CBFS afirma que comitê agiu dentro da lei

O presidente da Confederação Brasileira de Futsal, Aécio de Borba Vasconcelos, garantiu que a entidade, que integra o comitê organizador da FIFA para a realização da Copa do Mundo de Futsal no Brasil, agiu de acordo com a lei e que cumprirá o que for determinado pela Justiça. Aécio de Borba afirmou que, conforme a legislação, nomeou um pregoeiro para realizar o pregão que escolheria as empresas responsáveis pela realização da Copa do Mundo de Futsal. "O teto máximo estabelecido pelo Ministério dos Esportes para o evento foi de R$ 20.460.000,00 e a proposta vencedora, da Poly, foi de R$ 16.918.000,00. Os R$ 3.530.000,00 restantes seria devolvido aos cofres do Governo Federal "- revelou Aécio, que soube das cifras de forma extra-oficial, através de empresas participantes.
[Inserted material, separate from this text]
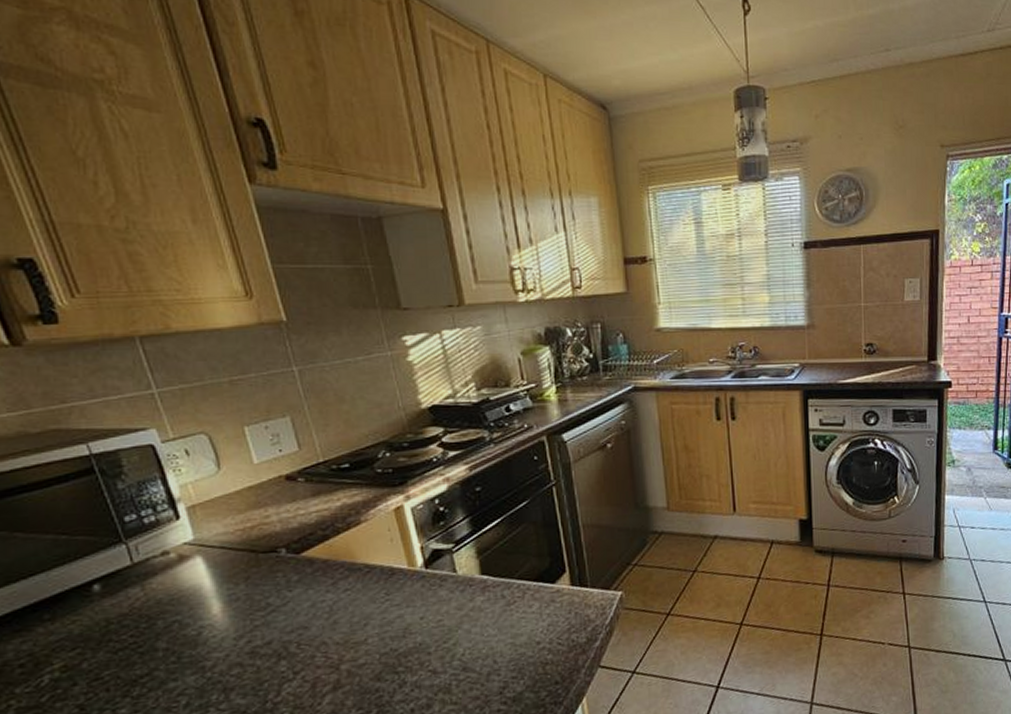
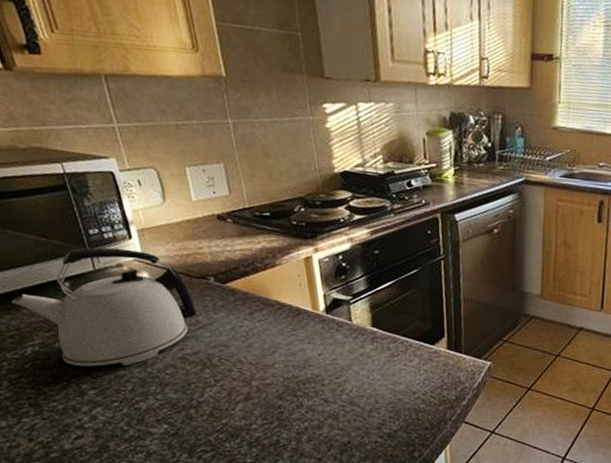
kettle: none [22,532,267,687] -> present [12,247,197,367]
O dirigente reforça que a entidade não tem qualquer ingerência no pregão e que, assim como outras entidades, integra o comitê organizador da FIFA, com sede em Goiás. "Seguimos todas as determinações legais, a partir da formação do comitê,que conta também com representantes de diversos governos estaduais" - disse Aécio que assegurou que todas as denúncias documentais feitas pelos advogados de outras empresas participantes do pregão contra a Poly Promoções e Eventos foram encaminhadas aos órgãos públicos, como Receita Federal, Ministério Público, Ministério dos Esportes, Polícia Federal etc. Sobre o cancelamento ou adiamento do Mundial por conta desse problema, Aécio frisou que só a FIFA pode responder. Ele teme que a repercussão negativa possa afetar a realização da Copa do Mundo de futebol de 2014 no Brasil.